According to official statistics, the first HIV case was registered in 1987. By the end of 1998, the total number of registered HIV cases reached 51, including 27 foreigners. In 1999 the figure jumped to 76, and to 230 in the year 2000.
Khudoberdiev said 779 cases had been officially registered by the end of December 2001, but the true incidence of HIV could be 10 times higher.
Sultanov Mirzakhid, national project officer for the United Nations Office for Drug Control and Crime Prevention in Uzbekistan, said Tashkent that most of the HIV infections were caused by drug users sharing needles.
He said based on information he had, 63 percent of HIV incidence was caused by intravenous drug use, 8.3 percent by heterosexual activity, and just 1.6 percent by homosexual activity. "For about 27.1 percent of the spread of HIV, there is no information," he added.
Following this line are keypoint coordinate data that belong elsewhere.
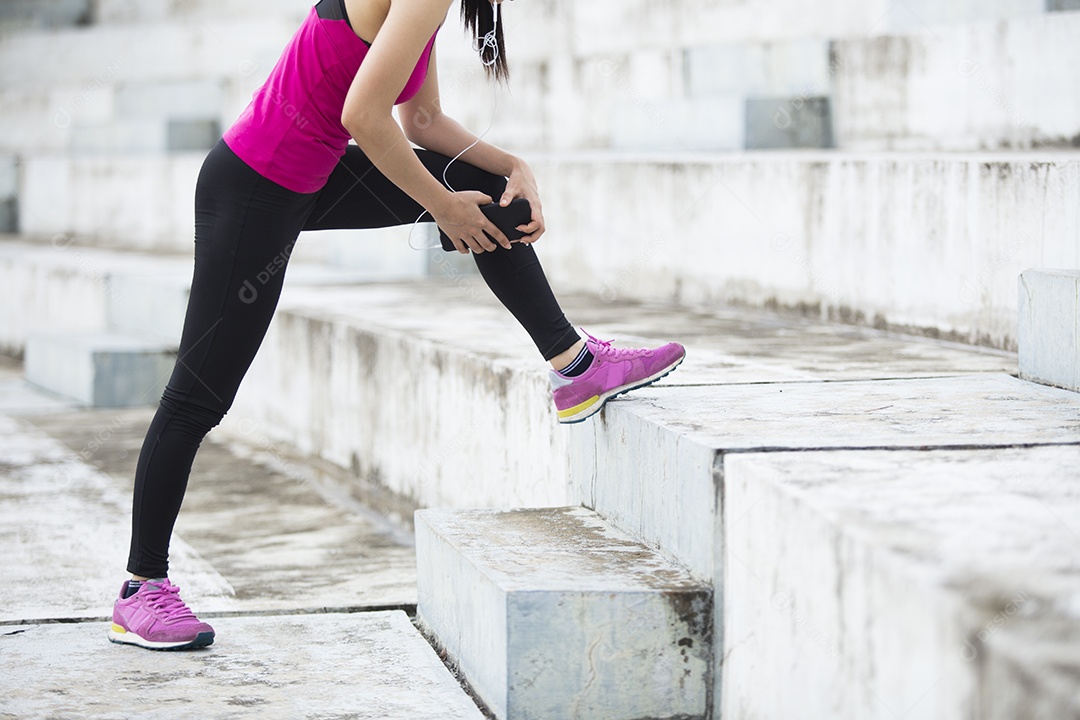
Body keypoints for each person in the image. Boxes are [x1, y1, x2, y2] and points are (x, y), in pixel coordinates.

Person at [108, 0, 685, 651]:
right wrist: (442, 207)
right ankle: (140, 590)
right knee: (198, 398)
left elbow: (423, 119)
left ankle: (575, 369)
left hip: (310, 176)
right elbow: (362, 114)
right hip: (253, 188)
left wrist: (507, 165)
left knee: (479, 181)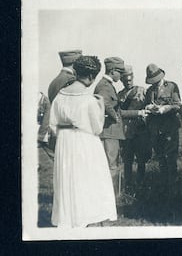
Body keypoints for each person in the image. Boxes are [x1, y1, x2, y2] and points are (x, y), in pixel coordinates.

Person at [49, 55, 117, 228]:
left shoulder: (60, 96)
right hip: (85, 143)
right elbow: (97, 128)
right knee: (88, 180)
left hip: (64, 142)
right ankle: (87, 217)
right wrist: (101, 107)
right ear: (91, 76)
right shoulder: (88, 99)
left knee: (69, 180)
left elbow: (52, 125)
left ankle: (71, 219)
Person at [144, 64, 181, 200]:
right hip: (155, 128)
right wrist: (149, 107)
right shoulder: (150, 91)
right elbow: (146, 105)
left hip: (169, 126)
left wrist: (166, 108)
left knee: (171, 157)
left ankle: (173, 187)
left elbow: (178, 105)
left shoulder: (172, 86)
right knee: (160, 157)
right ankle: (164, 184)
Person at [94, 57, 126, 195]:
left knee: (109, 163)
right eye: (120, 72)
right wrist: (116, 116)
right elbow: (105, 103)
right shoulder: (104, 86)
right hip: (109, 131)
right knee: (111, 165)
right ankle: (110, 196)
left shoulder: (106, 84)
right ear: (112, 71)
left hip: (108, 131)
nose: (121, 75)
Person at [118, 65, 152, 193]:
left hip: (141, 131)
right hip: (127, 132)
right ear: (121, 80)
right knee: (127, 160)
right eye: (125, 80)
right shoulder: (120, 95)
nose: (128, 82)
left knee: (141, 159)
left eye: (130, 79)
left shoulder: (141, 90)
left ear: (132, 77)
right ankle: (128, 184)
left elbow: (149, 106)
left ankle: (141, 183)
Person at [48, 49, 82, 151]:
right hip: (70, 133)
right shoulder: (71, 80)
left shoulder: (54, 81)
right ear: (75, 63)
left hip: (58, 131)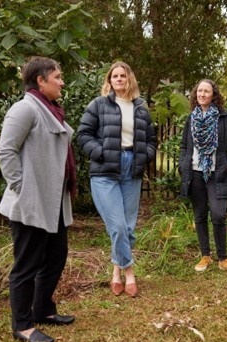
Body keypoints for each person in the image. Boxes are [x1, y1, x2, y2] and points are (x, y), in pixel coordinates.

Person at [0, 56, 77, 342]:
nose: (62, 82)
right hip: (30, 203)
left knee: (55, 257)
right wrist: (22, 188)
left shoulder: (52, 110)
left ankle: (42, 309)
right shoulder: (25, 109)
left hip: (54, 201)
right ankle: (22, 325)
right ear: (41, 81)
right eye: (58, 76)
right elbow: (6, 152)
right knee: (26, 265)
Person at [77, 61, 156, 298]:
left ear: (129, 79)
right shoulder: (99, 105)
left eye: (123, 75)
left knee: (128, 226)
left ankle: (115, 272)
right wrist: (100, 152)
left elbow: (152, 140)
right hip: (104, 171)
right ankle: (129, 271)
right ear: (109, 81)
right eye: (115, 76)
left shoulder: (141, 107)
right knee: (118, 226)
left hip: (131, 168)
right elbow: (83, 135)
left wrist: (143, 157)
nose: (119, 79)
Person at [179, 79, 227, 275]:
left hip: (218, 174)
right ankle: (205, 255)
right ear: (195, 94)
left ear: (214, 95)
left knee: (218, 214)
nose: (202, 94)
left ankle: (223, 258)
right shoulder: (191, 118)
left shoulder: (224, 117)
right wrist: (183, 164)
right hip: (195, 174)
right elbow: (184, 146)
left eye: (206, 91)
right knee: (199, 216)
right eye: (199, 91)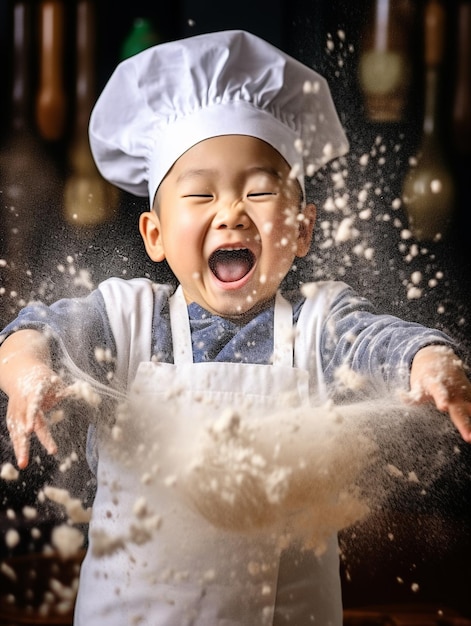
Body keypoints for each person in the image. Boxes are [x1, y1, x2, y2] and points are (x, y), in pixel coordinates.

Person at [0, 29, 470, 626]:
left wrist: (427, 360)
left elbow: (377, 341)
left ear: (302, 229)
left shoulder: (317, 322)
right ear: (155, 236)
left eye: (259, 190)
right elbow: (34, 329)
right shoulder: (125, 319)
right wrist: (27, 373)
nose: (231, 212)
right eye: (199, 194)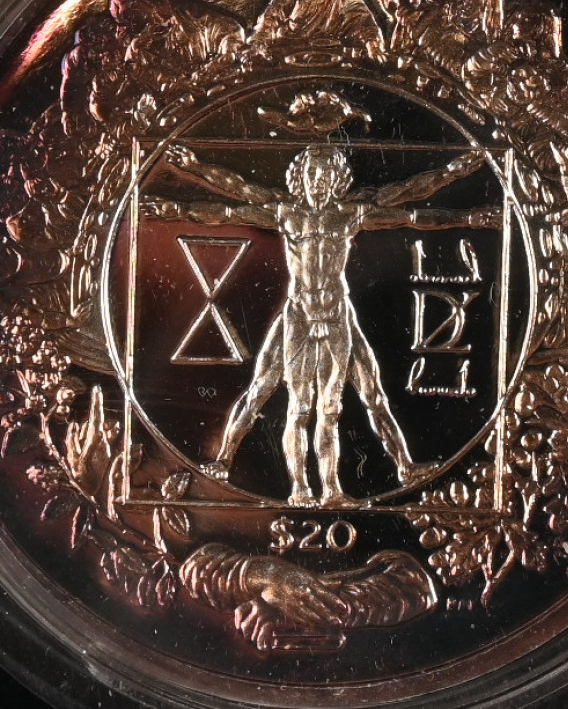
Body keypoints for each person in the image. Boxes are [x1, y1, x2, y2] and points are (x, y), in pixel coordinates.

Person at [144, 141, 499, 507]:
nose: (318, 181)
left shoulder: (349, 214)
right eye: (312, 174)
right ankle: (286, 483)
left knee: (360, 398)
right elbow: (233, 200)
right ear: (299, 178)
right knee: (289, 403)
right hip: (299, 315)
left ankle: (378, 476)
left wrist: (462, 195)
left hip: (336, 315)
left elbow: (409, 206)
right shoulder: (286, 212)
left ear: (337, 181)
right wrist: (188, 179)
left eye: (326, 175)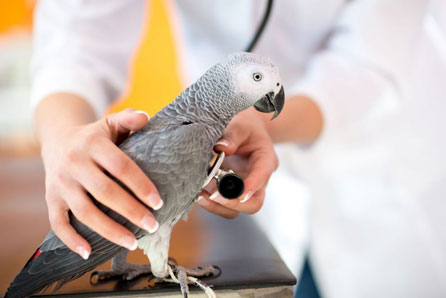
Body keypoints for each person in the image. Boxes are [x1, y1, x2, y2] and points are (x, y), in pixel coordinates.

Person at [31, 1, 446, 298]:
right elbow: (77, 36)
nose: (273, 90)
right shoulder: (188, 136)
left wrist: (258, 123)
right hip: (256, 215)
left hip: (385, 173)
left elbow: (368, 61)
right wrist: (62, 136)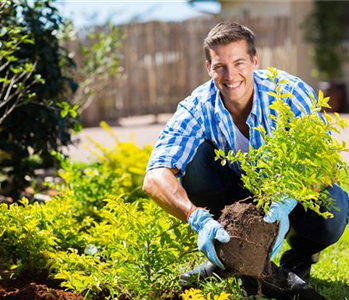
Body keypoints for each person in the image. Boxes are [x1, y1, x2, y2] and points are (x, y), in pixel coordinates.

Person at [142, 21, 349, 290]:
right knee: (195, 157)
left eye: (239, 63)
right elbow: (155, 176)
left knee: (332, 206)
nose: (230, 76)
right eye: (220, 67)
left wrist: (286, 200)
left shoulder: (288, 92)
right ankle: (228, 252)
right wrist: (196, 217)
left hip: (288, 194)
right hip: (233, 201)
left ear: (254, 61)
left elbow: (325, 164)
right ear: (209, 69)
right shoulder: (197, 107)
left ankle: (299, 256)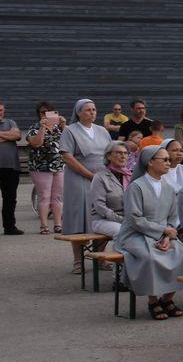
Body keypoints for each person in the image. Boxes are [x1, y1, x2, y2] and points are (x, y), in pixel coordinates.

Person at [114, 143, 183, 321]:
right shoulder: (136, 186)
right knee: (151, 257)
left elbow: (173, 217)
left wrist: (167, 236)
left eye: (169, 159)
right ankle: (152, 300)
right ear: (150, 162)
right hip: (136, 234)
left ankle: (167, 299)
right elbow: (134, 218)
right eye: (164, 159)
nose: (169, 162)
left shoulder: (168, 188)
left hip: (163, 233)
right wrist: (162, 231)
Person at [60, 99, 114, 271]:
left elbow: (109, 153)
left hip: (101, 176)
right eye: (88, 110)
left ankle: (100, 257)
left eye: (94, 109)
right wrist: (90, 175)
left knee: (102, 212)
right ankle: (78, 260)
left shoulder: (102, 130)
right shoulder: (70, 131)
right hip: (78, 177)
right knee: (80, 216)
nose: (92, 112)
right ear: (78, 112)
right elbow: (67, 157)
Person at [26, 102, 66, 235]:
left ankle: (58, 224)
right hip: (40, 167)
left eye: (48, 112)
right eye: (42, 112)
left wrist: (64, 125)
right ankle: (44, 226)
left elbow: (70, 141)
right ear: (38, 114)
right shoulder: (34, 128)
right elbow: (37, 143)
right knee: (44, 196)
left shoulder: (58, 128)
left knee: (58, 197)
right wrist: (43, 127)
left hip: (58, 165)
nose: (45, 114)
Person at [89, 141, 131, 238]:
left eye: (125, 153)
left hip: (127, 219)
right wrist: (121, 219)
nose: (123, 156)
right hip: (103, 220)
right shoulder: (100, 177)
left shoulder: (130, 176)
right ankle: (123, 253)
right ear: (108, 156)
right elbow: (100, 207)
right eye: (118, 153)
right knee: (124, 232)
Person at [0, 101, 20, 235]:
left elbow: (17, 135)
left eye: (1, 110)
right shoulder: (9, 127)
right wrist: (8, 135)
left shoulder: (11, 122)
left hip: (11, 168)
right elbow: (11, 136)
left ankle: (9, 227)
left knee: (10, 199)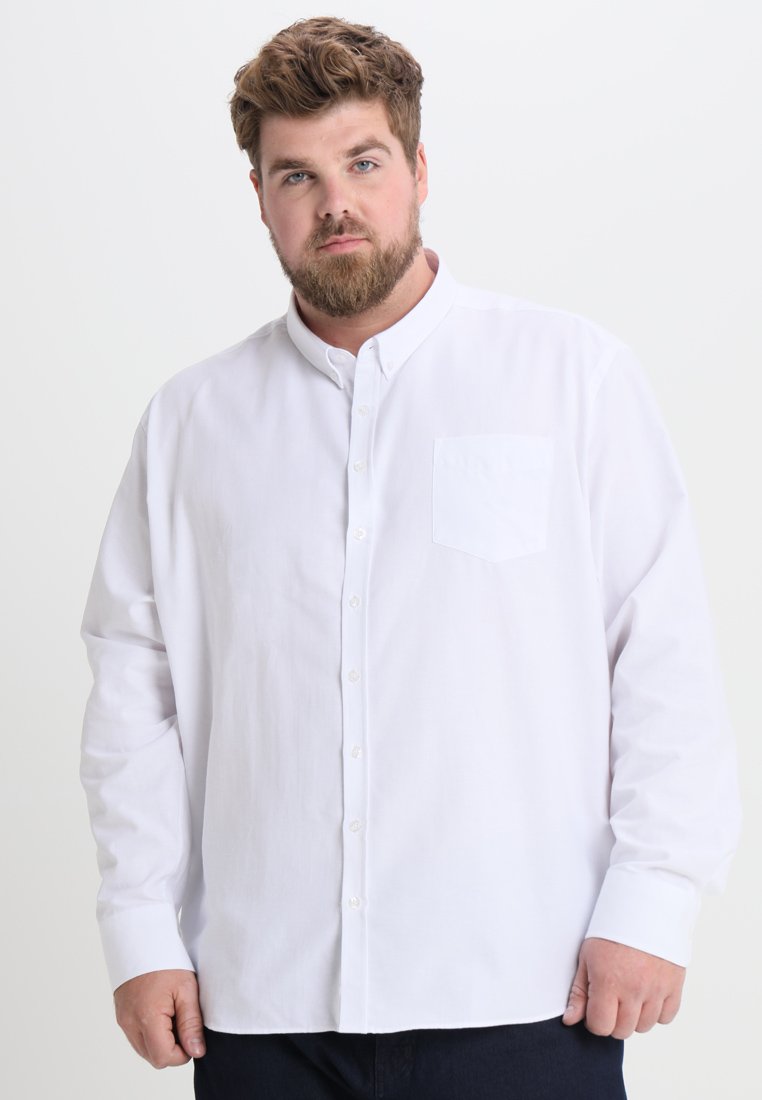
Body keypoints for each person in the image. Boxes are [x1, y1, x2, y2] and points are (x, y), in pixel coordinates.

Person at [79, 15, 741, 1099]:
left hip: (529, 990)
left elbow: (660, 654)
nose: (334, 203)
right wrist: (140, 927)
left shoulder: (570, 378)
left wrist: (654, 901)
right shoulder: (190, 423)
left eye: (364, 162)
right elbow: (133, 696)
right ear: (258, 196)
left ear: (420, 171)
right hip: (264, 1007)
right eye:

Health ministry figures show an estimated 24,000 registered drug users in the country and aid workers say 40 to 60 percent of them were at risk, because many reuse syringes without caring about the consequences.
Uzbekistan's health ministry and the United Nations are working together on devising a national HIV/AIDS-prevention strategy. "The strategic process is under way," Mirzakhid said.
According to UN officials, the Strategic Programme of National Response to HIV/AIDS, based on the results of an analysis of the current situation will be finalised in September 2002.
Khudoberdiev said the programme would, among other things, focus on an information campaign to raise public awareness, particularly among drug users and commercial sex workers.